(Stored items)
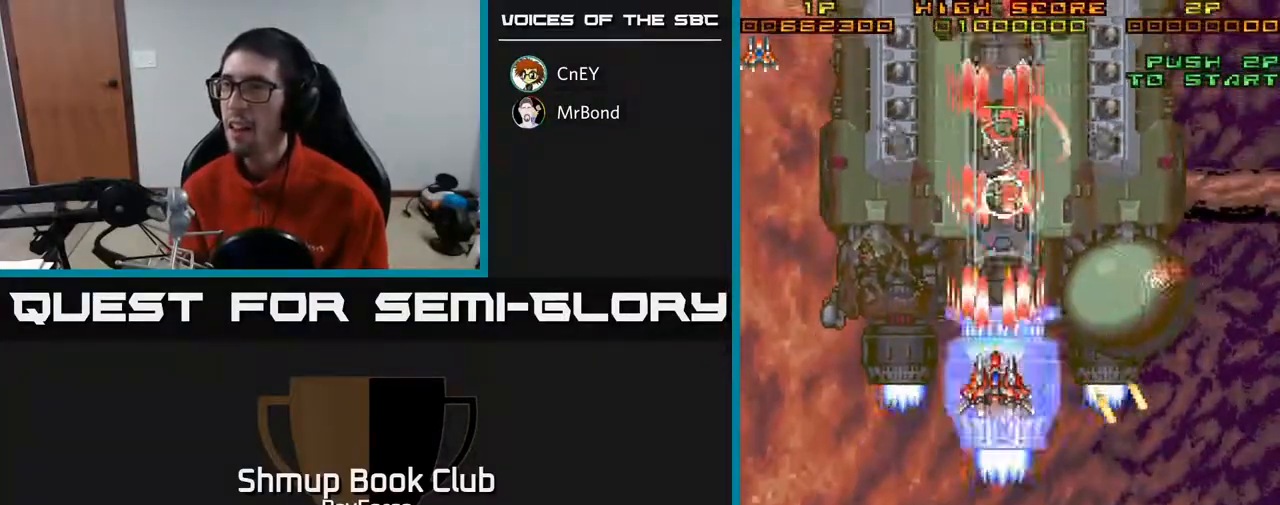
{"buttons": ["A", "DPAD_RIGHT"], "right_stick": "center", "events": [[100, "DPAD_UP", "up"], [117, "DPAD_DOWN", "down"], [267, "DPAD_RIGHT", "down"], [500, "DPAD_DOWN", "up"]]}
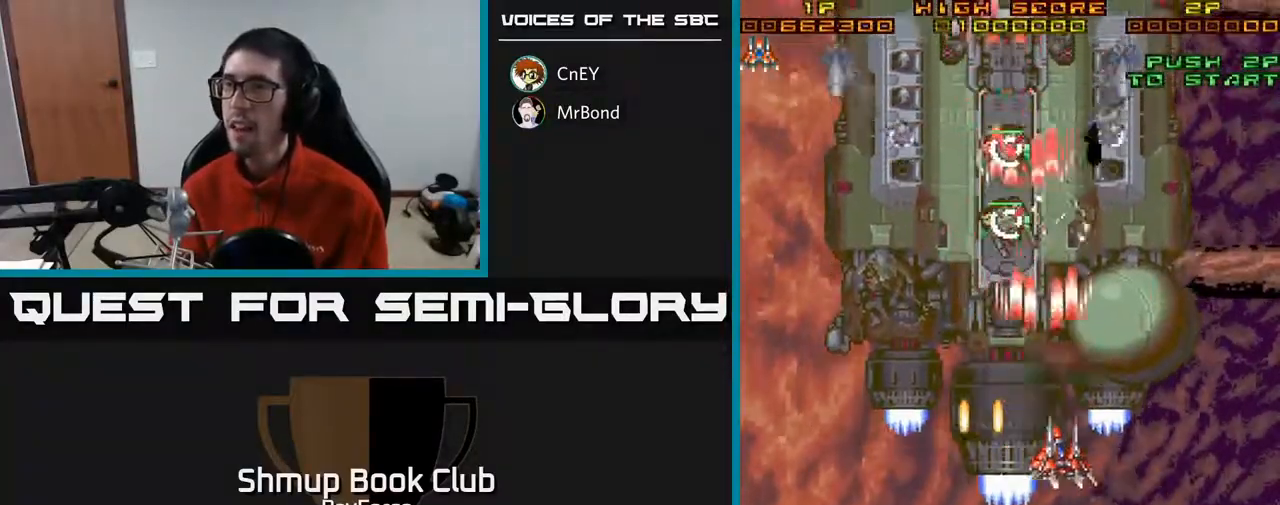
{"buttons": ["A", "DPAD_DOWN", "DPAD_RIGHT"], "right_stick": "center", "events": [[67, "DPAD_RIGHT", "up"], [67, "DPAD_UP", "down"], [167, "DPAD_LEFT", "down"], [200, "X", "down"], [250, "DPAD_UP", "up"], [317, "DPAD_DOWN", "down"], [350, "DPAD_LEFT", "up"], [367, "X", "up"], [433, "DPAD_RIGHT", "down"]]}
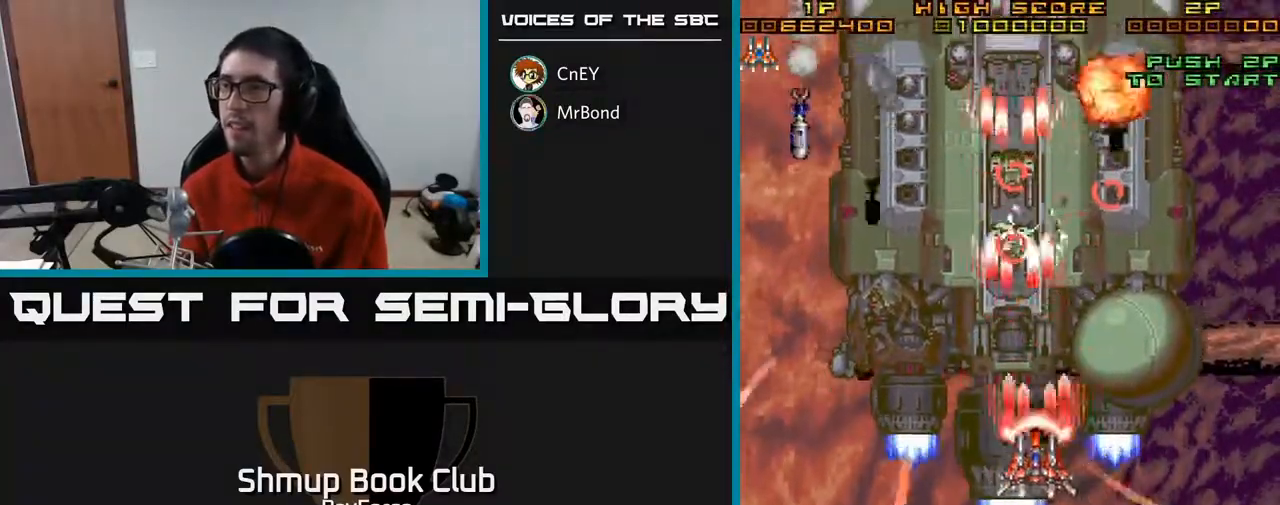
{"buttons": ["A", "DPAD_UP"], "right_stick": "center", "events": [[150, "DPAD_RIGHT", "up"], [200, "DPAD_LEFT", "down"], [267, "DPAD_DOWN", "up"], [417, "DPAD_UP", "down"], [483, "DPAD_LEFT", "up"]]}
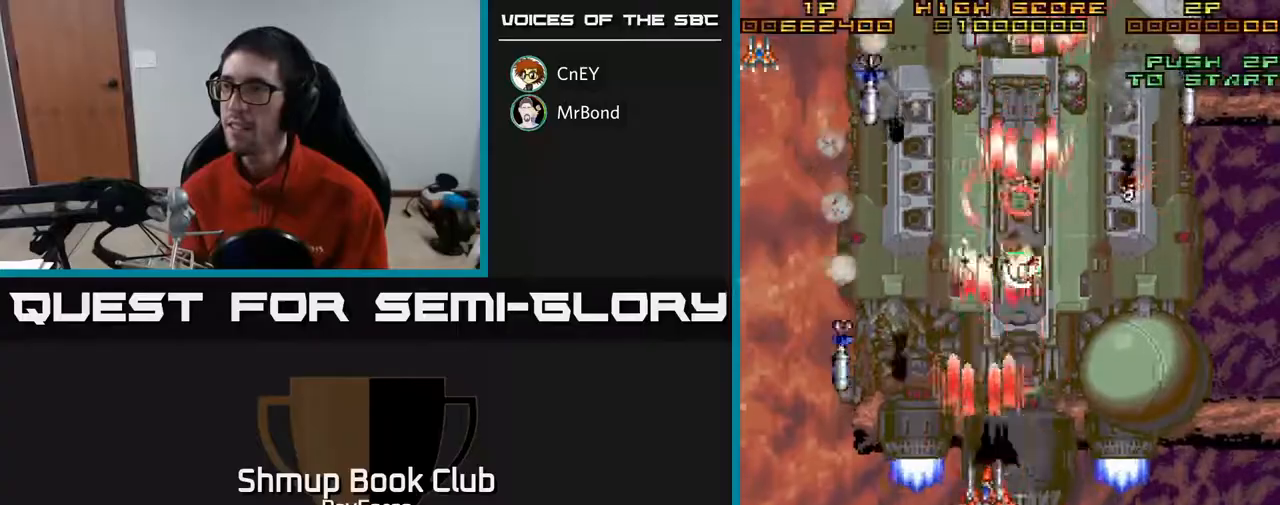
{"buttons": ["A", "X", "DPAD_DOWN"], "right_stick": "center", "events": [[17, "DPAD_RIGHT", "down"], [217, "DPAD_RIGHT", "up"], [283, "DPAD_LEFT", "down"], [283, "DPAD_UP", "up"], [333, "DPAD_DOWN", "down"], [383, "DPAD_LEFT", "up"], [467, "X", "down"]]}
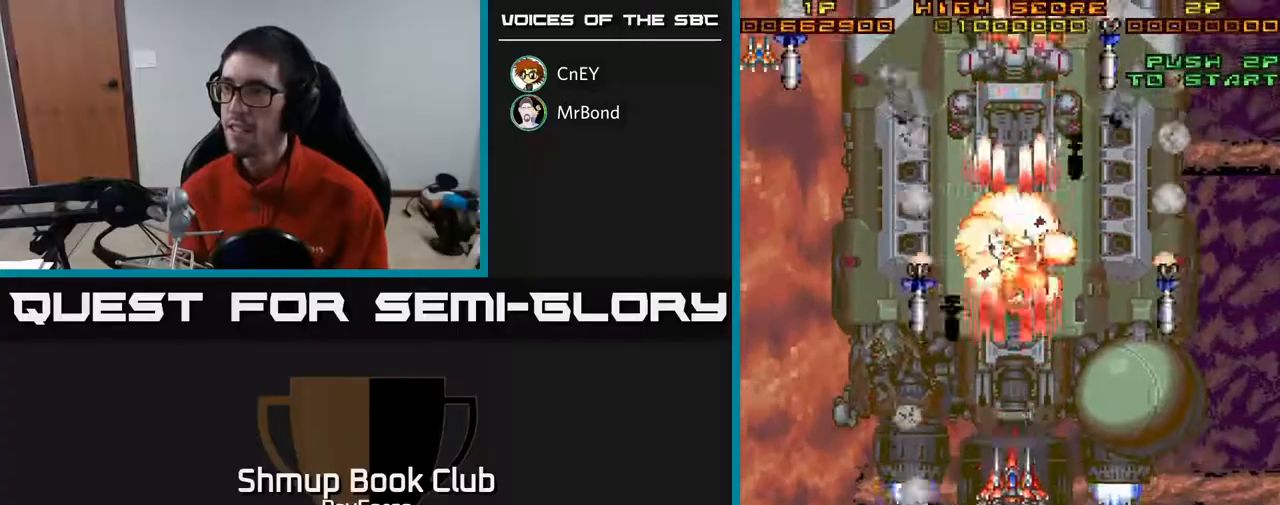
{"buttons": ["A", "DPAD_LEFT"], "right_stick": "center", "events": [[117, "DPAD_LEFT", "down"], [167, "X", "up"], [500, "DPAD_DOWN", "up"]]}
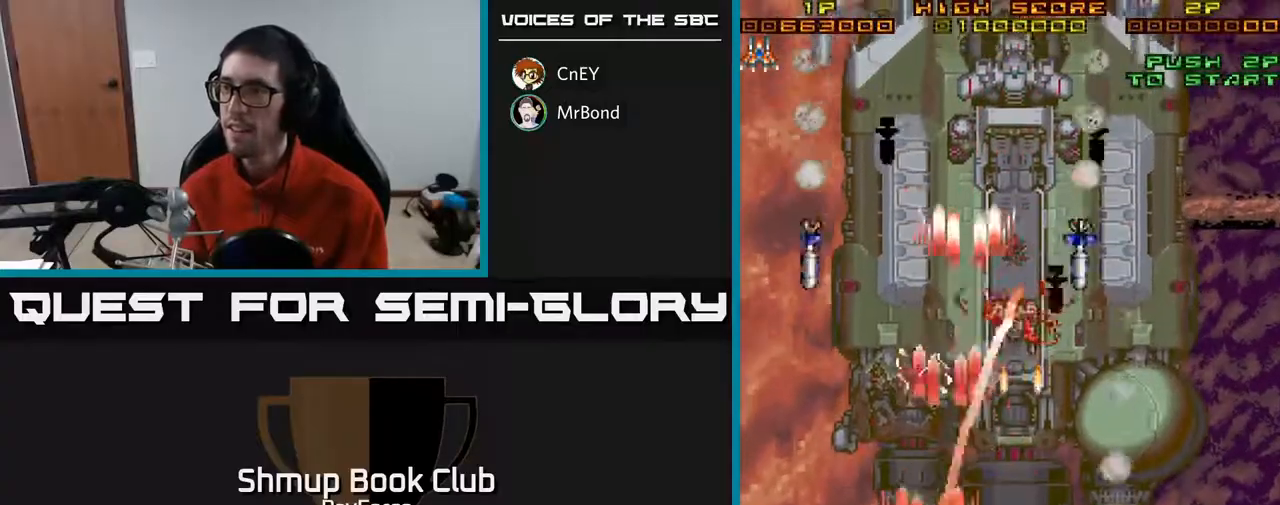
{"buttons": ["A", "DPAD_DOWN", "DPAD_LEFT"], "right_stick": "center", "events": [[117, "DPAD_UP", "down"], [267, "DPAD_UP", "up"], [283, "DPAD_LEFT", "up"], [300, "DPAD_RIGHT", "down"], [367, "DPAD_DOWN", "down"], [417, "DPAD_RIGHT", "up"], [467, "DPAD_LEFT", "down"]]}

(WHAT TO WORK ON)
Output the entries above verbatim, with no picture included.

(SOLUTION)
{"buttons": ["A", "DPAD_RIGHT"], "right_stick": "center", "events": [[100, "DPAD_UP", "up"], [117, "DPAD_DOWN", "down"], [267, "DPAD_RIGHT", "down"], [500, "DPAD_DOWN", "up"]]}
{"buttons": ["A", "DPAD_DOWN", "DPAD_RIGHT"], "right_stick": "center", "events": [[67, "DPAD_RIGHT", "up"], [67, "DPAD_UP", "down"], [167, "DPAD_LEFT", "down"], [200, "X", "down"], [250, "DPAD_UP", "up"], [317, "DPAD_DOWN", "down"], [350, "DPAD_LEFT", "up"], [367, "X", "up"], [433, "DPAD_RIGHT", "down"]]}
{"buttons": ["A", "DPAD_UP"], "right_stick": "center", "events": [[150, "DPAD_RIGHT", "up"], [200, "DPAD_LEFT", "down"], [267, "DPAD_DOWN", "up"], [417, "DPAD_UP", "down"], [483, "DPAD_LEFT", "up"]]}
{"buttons": ["A", "X", "DPAD_DOWN"], "right_stick": "center", "events": [[17, "DPAD_RIGHT", "down"], [217, "DPAD_RIGHT", "up"], [283, "DPAD_LEFT", "down"], [283, "DPAD_UP", "up"], [333, "DPAD_DOWN", "down"], [383, "DPAD_LEFT", "up"], [467, "X", "down"]]}
{"buttons": ["A", "DPAD_LEFT"], "right_stick": "center", "events": [[117, "DPAD_LEFT", "down"], [167, "X", "up"], [500, "DPAD_DOWN", "up"]]}
{"buttons": ["A", "DPAD_DOWN", "DPAD_LEFT"], "right_stick": "center", "events": [[117, "DPAD_UP", "down"], [267, "DPAD_UP", "up"], [283, "DPAD_LEFT", "up"], [300, "DPAD_RIGHT", "down"], [367, "DPAD_DOWN", "down"], [417, "DPAD_RIGHT", "up"], [467, "DPAD_LEFT", "down"]]}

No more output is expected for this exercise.